Characterization of human senescent cell biomarkers for clinical trials

There is an increasing need for blood-based biomarkers of senescent cell burden to facilitate selection of participants for clinical trials. Potential candidates include p16 ^Ink4a expression in peripheral blood T-cells and circulating protein concentrations of the senescence-associated secretory phenotype (SASP). p16 ^Ink4a is encoded by the CDKN2A locus, which produces six variant transcripts in humans, two of which encode homologous p16 proteins: p16 ^Inka4a , encoded by p16_variant 1 , and p16Ɣ, encoded by p16_variant 5 . While distinct quantitative polymerase chain reaction primers can be designed for p16_variant 5 , primers for p16_variant 1 also measure p16_variant 5 ( p16_variant 1+5 ). In a recent clinical trial evaluating effects of the senolytic combination, dasatinib + quercetin (D+Q), on bone metabolism in postmenopausal women, we found that women in the highest tertile for T-cell expression of p16_variant 5 had the most robust skeletal responses to D+Q. Importantly, assessment of p16_variant 5 was more predictive of these responses than p16_variant 1+5 . Here, we provide a comprehensive in vitro and in vivo characterization of p16_variant 5 expression.
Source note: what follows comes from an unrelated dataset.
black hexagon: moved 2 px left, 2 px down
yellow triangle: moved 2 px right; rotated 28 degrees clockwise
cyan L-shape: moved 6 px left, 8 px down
In vitro, p16_variant 1 increased rapidly (week 1) following the induction of DNA damage, whereas p16_variant 5 increased later (week 4), consistent with the latter being more specific for an established senescent state. Further analysis of our clinical trial data identified a SASP panel in plasma that correlated with p16_variant 5 expression in T-cells and performed as well in identifying postmenopausal women with a positive skeletal response to D+Q. Collectively, our findings support that the assessment of T-cell p16_variant 5 expression may be more specific for senescence and provide further support for this assay as a biomarker for selecting participants in clinical trials of senolytic interventions. In addition, our data indicate that correlated plasma SASP markers could be used in lieu of the more technically challenging T-cell p16 assay. Finally, the ability to identify individuals with a beneficial skeletal response to D+Q using two different measures of senescent cell burden (i.e., the T-cell p16 assay and the SASP score) provides further support for the hypothesis that the underlying senescent cell burden dictates the clinical response to a senolytic intervention.